Great game, and I look forward to having a consistently fun time with AC7+.

This is mindlessly pleasant for broad sections and competently includes familiar feeling Star Wars sights and sounds as well as a glutted mishmash of open-world action RPG systems you’ve seen in better games before. It’s a decent enough version of this sort of big budget IP-laden game, but it really pales in comparison to Spider-man 2 and it’s a shame I played that immediately before this.

And wow does it need to be edited down to about half its size (something it could learn from Spidey 2). There’s so many little systems and collectibles that feels included for reasons that aren’t “they’re consistently fun and fresh to complete.” There are so many boring collectibles dotted around in obvious and stupid locations; oh no, a T-branch in a hallway…guess it’s time to figure out which way is the advancing path so I can run to the end of the other path first to collect a shiny bit of nothing!

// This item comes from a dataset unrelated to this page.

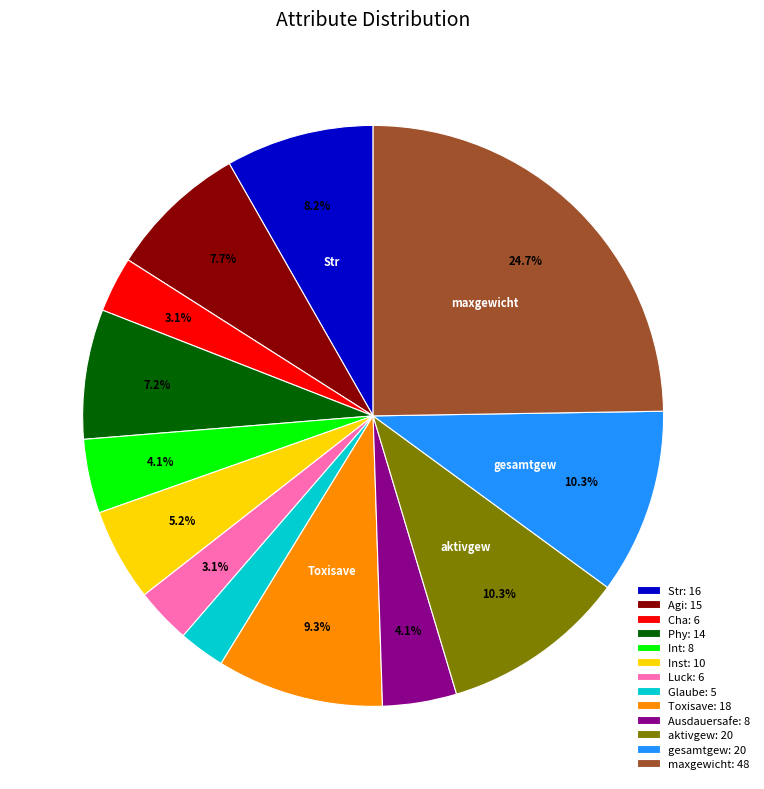

Count the number of slices in the pie.

13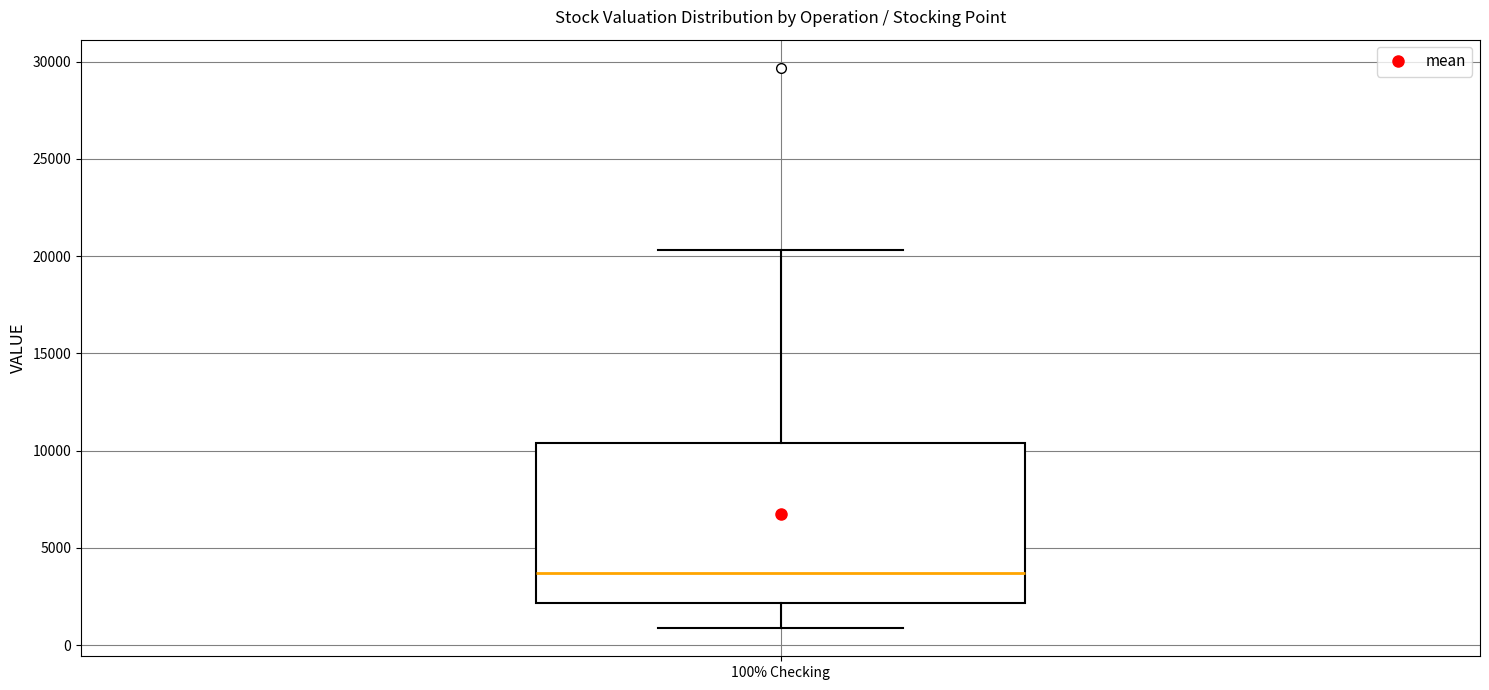

Read this box plot against the y-axis: the position of the median line, the range covered by the box, and the ends of both whiskers. The values are not printed on the chart, so give them approximately, as read against the axis.

median 3500, box 2000 to 10500, whiskers 1000 to 20500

This is also a shockingly rough game technically (on PS5, not even the poorly regarded PC version). It hurts immersion so much to see the graphics oftentimes quickly painting themselves into place when coming out of the map+menu screens, to say nothing of how many times I got stuck in or under level geometry glitches, and ran into several occurrences where the textures seemingly all got dumped and left me in a black wire-framed void for several seconds. Worse than graphics stuff are the narrow strictures on intended traversal in a game that asks you to explore its environment using an air dash and double jump and gliders. Oops, you managed to get to a ledge for a collectible we didn’t intend on yet and you haven’t stopped at a save point in a while? Well, guess who’s stuck until they kill themselves from fall damage and lose progress! I’m not the sort of player who thinks about or attempts sequence breaking, and I stumbled into four separate occurrences here without meaning to. That could be neat if progression didn’t feel so tightly authored, but instead it always left me feeling anxious wondering what buggy nuisance I’d run into since I’d wandered out of the intended experience.

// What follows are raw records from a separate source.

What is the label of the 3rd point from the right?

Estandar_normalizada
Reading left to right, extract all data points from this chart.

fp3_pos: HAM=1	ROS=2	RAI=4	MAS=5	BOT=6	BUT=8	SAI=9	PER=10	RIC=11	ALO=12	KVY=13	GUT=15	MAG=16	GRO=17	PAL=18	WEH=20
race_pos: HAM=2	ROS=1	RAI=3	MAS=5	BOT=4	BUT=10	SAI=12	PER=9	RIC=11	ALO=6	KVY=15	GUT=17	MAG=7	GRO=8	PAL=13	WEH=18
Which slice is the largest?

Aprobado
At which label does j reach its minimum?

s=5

A whimsically entertaining toy box recreating and remixing a lot of classic literary stories and tropes. The puzzle prompts are just vague enough to make solving them feel satisfying, but rarely stumping. Its literary allusions and the jokes it makes with them are sophisticated enough to feel rewarding to pick up on, but still very familiar overall; the resolution to Nietzsche’s first appearance was particularly funny and on-the-nose. The animation while swapping out various actors and scenes is charming, and its technical seamlessness makes experimenting feel frictionless. That’s especially helpful during the epilogue’s bonus chapters and stamp challenges, as focused as they are on mischievously recasting prior chapters in a new light.

This is also the perfect sort of game for Netflix to offer on mobile and I’m glad they did. It’s rewarding to play even just for a few minutes, great with touch controls, and its brief overall playtime isn’t a value consideration when it comes with an existing subscription.

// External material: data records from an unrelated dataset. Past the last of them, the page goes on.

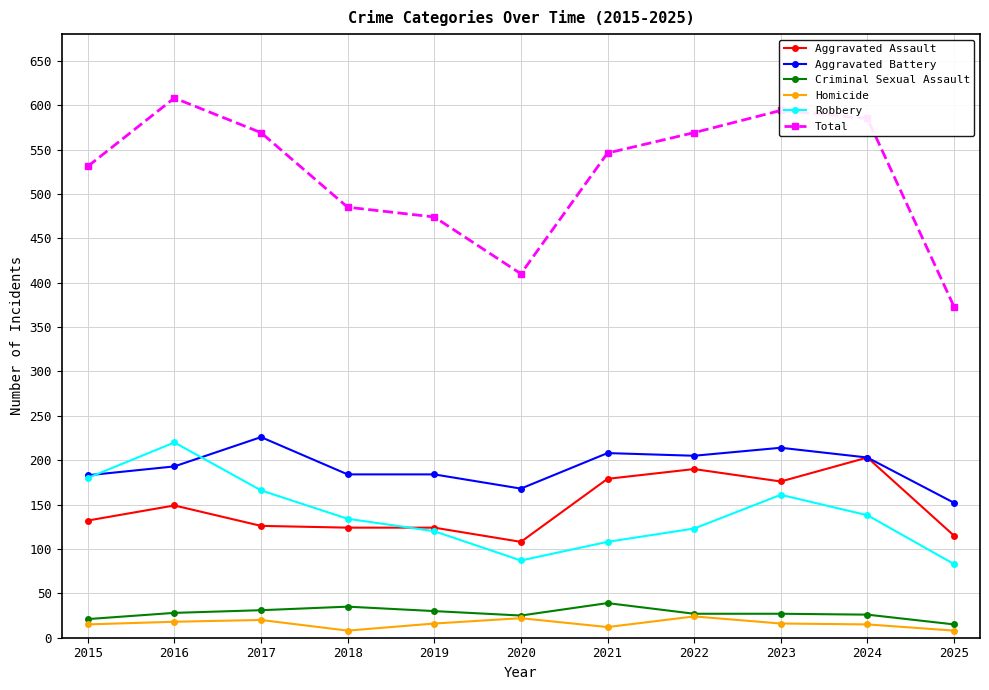

In Homicide, how many points are higher than both neighbors (excluding endpoints)?

3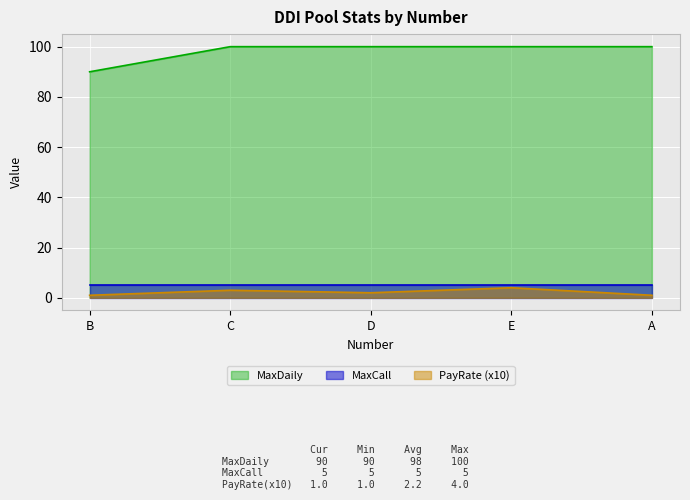

What is the sum of all MaxDaily values?

490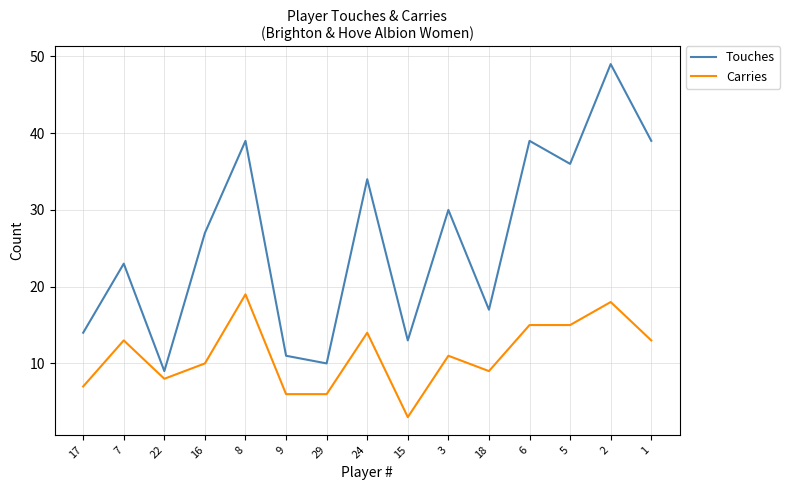

What is the minimum value for Touches?

9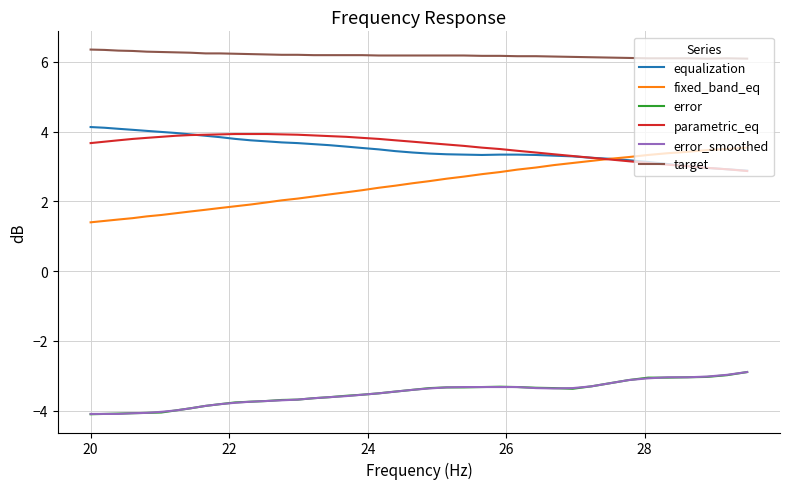

Which series has the largest total across all categories?

target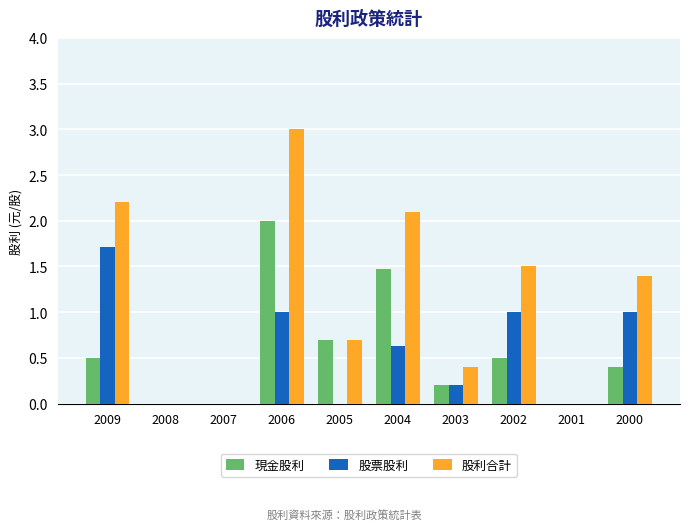

Read the 股利合計 value at 2006.

3.0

Brilliantly clever level design set in a truly imaginative alien environment; each of its varied low-poly aesthetics is beautiful. The nested “worlds-within-worlds” concept could be imposing and prone to stumping, but they’re smart to constantly constrain the active puzzle space to manageable bounds so I never felt overwhelmed with recursive spatial possibility, but still felt rewarded upon each delayed epiphany.

(On a side note, wow does Cocoon make Somerville look even more unfortunate in retrospect. They’re attempting broadly similar iterations on the aesthetics and gameplay of Limbo+Inside, but Cocoon feels like it came to all the right decisions while Somerville got mired in all the wrong ones and never figured out how to fix itself.)